Over 100 components are packed into Octavo Systems’ complete system-in-package (C-SiP), a feat that would otherwise require them being designed into a custom circuit board. Replete with timing and power management, the OSD335x C-SiP only needs power and any peripheral sensors or controls that will be utilized by the module (see figure). The pinout for the C-SiP is designed to makes it very simple for designers to create carrier boards that are significantly easier to implement, including two- to four-layer boards.
The boards can often be half the size versus a non-SiP design. On the plus side, there’s no need for complex DDR layouts or implementing proper power sequencing. All of these are handled by the C-SiP. The SiP also incorporates most of the devices that would have issues with EMI, so there’s none to speak of.
The OSD335x C-SiP is based on TI’s AM335x SoC with a 1-GHz ARM Cortex-A8.
The system is based on Texas Instruments’ AM335x system-on-chip (SoC). This includes a 1-GHz ARM Cortex-A8 processor. The module also features 16 MB of eMMC flash memory, while main memory consists of 1 GB of DDR3. On top of that, there’s a 4-kB EEPROM. A TPS65217C PMIC handles power management, and the system uses a TL5209 that provides a 3.3-V output.
The system also includes all passives and the system oscillator. No off-chip components are required other than a power source. The C-SiP approach means developers have fewer parts to maintain. These would include any additional interfaces or peripherals needed for an application.
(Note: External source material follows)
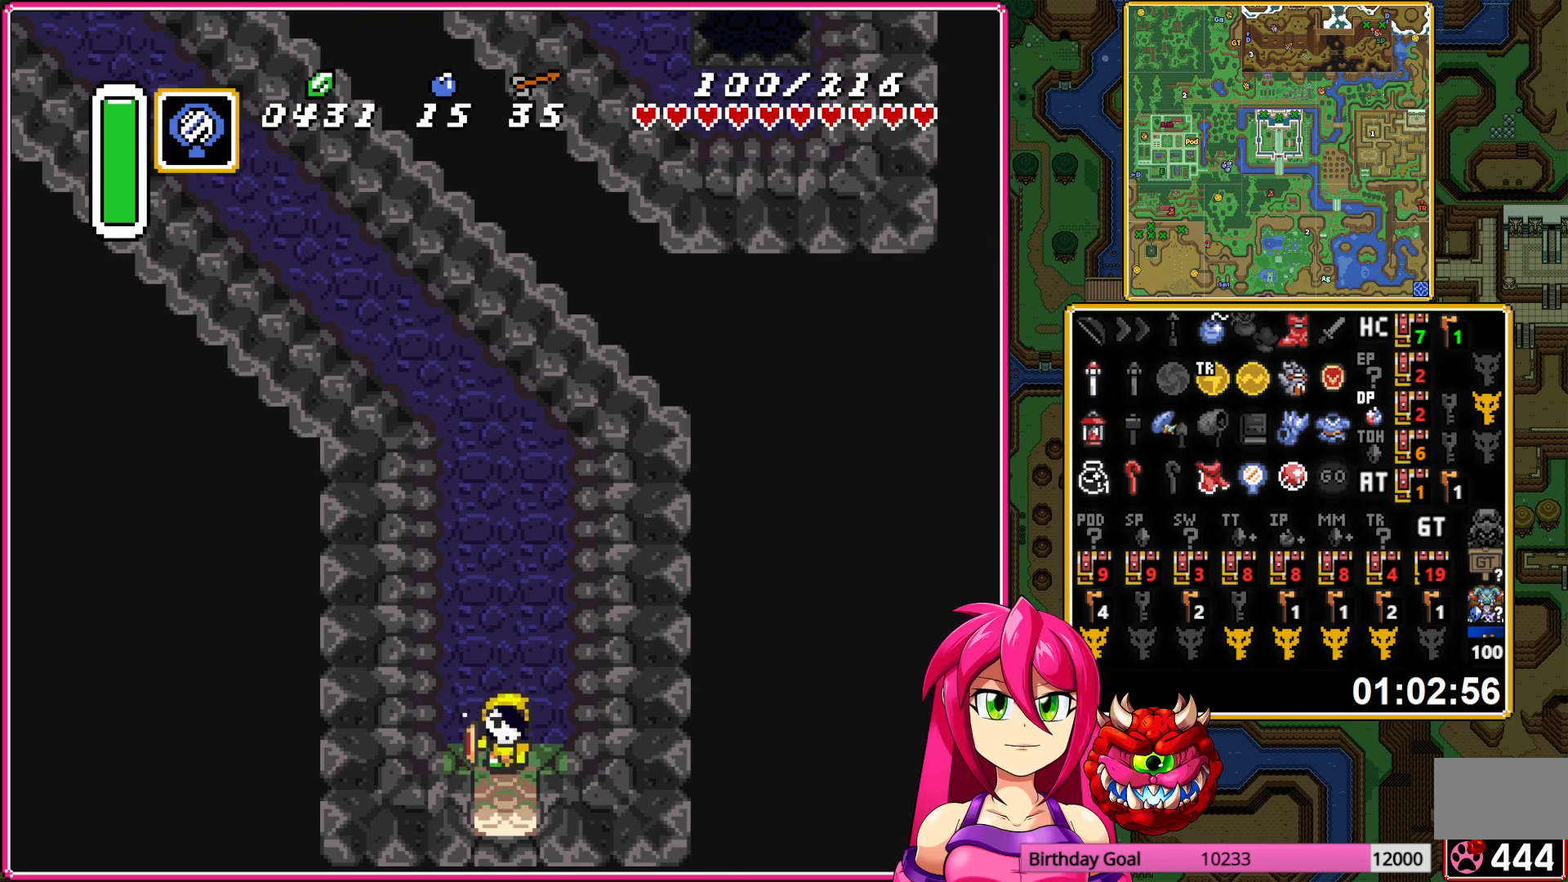
{"buttons": [], "events": []}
The C-SiP provides a wide range of interfaces, including a graphic system that supports 24-bit data and has a 3D graphics engine. It can handle active and passive LCD displays with or without touch interfaces. The analog side has an 8-channel, 12-bit SAR ADC. The AM335x maintains two programmable real-time unit industrial communication subsystems (PRU-ICSS). These can provide features like real-time network support.
Digital timing support includes enhanced PWMs and multiple timers. The enhanced quadrature encoders (eQEPs) and enhanced capture (eCAP) modules provide advanced motor and servo controls.
There are a range of serial interfaces, such as dual CAN 2.0 interfaces and a Gigabit Ethernet port with a two-port Ethernet switch.
The systems are available in commercial and industrial temperature versions. The C-SiP comes in a 27- by 27-mm, 400-ball module.